Begitu pula ketika darah itu
terus menerus mengalir dan tidak mungkin untuk dihentikan, maka hukumnya
seperti orang yang tidak bisa mengendalikan air kencing atau seperti wanita
yang mengeluarkan darah istihadhah, di mana dia harus tetap shalat walaupun air kencing
terus menetes atau darah terus-menerus mengalir. Dua kondisi tersebut tidak menunjukkan air kencing
atau darah itu suci, sehingga apa yang dilakukan oleh Umar tidak bisa
menjadi dalil bahwa darah itu suci.

**Data yang Tersedia**

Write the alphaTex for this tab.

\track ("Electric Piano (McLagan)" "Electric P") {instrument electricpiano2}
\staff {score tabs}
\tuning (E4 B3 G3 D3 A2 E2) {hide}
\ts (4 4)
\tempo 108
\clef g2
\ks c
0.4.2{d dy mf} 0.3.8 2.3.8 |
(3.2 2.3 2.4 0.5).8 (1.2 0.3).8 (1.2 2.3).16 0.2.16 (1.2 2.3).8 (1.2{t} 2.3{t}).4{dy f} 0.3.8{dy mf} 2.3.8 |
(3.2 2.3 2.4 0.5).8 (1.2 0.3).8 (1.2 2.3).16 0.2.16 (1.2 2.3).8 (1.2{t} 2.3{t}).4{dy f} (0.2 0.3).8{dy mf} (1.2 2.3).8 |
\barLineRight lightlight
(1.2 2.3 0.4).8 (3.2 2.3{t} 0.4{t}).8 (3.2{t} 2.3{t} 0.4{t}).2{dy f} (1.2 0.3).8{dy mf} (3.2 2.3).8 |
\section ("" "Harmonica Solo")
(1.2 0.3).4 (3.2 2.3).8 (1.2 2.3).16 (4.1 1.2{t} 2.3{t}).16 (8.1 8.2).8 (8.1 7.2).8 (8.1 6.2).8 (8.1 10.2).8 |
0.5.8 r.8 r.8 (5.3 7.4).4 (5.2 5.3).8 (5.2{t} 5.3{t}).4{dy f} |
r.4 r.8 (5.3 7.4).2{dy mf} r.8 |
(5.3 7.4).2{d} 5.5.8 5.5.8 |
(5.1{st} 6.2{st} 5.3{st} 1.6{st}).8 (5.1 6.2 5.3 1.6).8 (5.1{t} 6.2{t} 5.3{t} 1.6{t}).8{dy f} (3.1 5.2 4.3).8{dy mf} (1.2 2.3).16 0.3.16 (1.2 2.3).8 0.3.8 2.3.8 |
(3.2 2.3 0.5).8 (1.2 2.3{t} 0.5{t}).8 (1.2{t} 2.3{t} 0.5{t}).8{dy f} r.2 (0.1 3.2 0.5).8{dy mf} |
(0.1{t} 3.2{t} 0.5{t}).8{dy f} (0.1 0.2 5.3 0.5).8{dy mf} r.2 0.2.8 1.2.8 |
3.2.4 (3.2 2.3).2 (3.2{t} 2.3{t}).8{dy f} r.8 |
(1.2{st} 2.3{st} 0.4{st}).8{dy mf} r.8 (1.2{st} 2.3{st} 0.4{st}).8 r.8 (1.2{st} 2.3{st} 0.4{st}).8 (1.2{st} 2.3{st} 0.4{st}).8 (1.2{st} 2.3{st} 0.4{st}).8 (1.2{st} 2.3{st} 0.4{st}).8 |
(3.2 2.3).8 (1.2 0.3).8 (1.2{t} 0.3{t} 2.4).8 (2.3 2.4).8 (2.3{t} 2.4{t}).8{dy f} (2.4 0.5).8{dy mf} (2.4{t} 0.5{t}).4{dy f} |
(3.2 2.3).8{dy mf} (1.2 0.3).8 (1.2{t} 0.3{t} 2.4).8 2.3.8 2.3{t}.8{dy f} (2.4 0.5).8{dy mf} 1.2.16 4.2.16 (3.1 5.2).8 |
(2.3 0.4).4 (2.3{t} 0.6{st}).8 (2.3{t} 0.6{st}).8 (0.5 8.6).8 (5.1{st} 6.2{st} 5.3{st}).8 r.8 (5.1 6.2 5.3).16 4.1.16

**Yang Perlu Dikerjakan**
Salin persis bagian dari penggalan dokumen tentang hukum darah ini, mulai pada kata-kata yang memuat "Begitu pula ketika" dan berhenti setelah "darah itu suci.". Baris-baris yang tercantum tidak diperlukan untuk mengerjakan tugas ini.

**Jawaban Tugas**
Begitu pula ketika darah itu
terus menerus mengalir dan tidak mungkin untuk dihentikan, maka hukumnya
seperti orang yang tidak bisa mengendalikan air kencing atau seperti wanita
yang mengeluarkan darah istihadhah, di mana dia harus tetap shalat walaupun air kencing
terus menetes atau darah terus-menerus mengalir. Dua kondisi tersebut tidak menunjukkan air kencing
atau darah itu suci, sehingga apa yang dilakukan oleh Umar tidak bisa
menjadi dalil bahwa darah itu suci.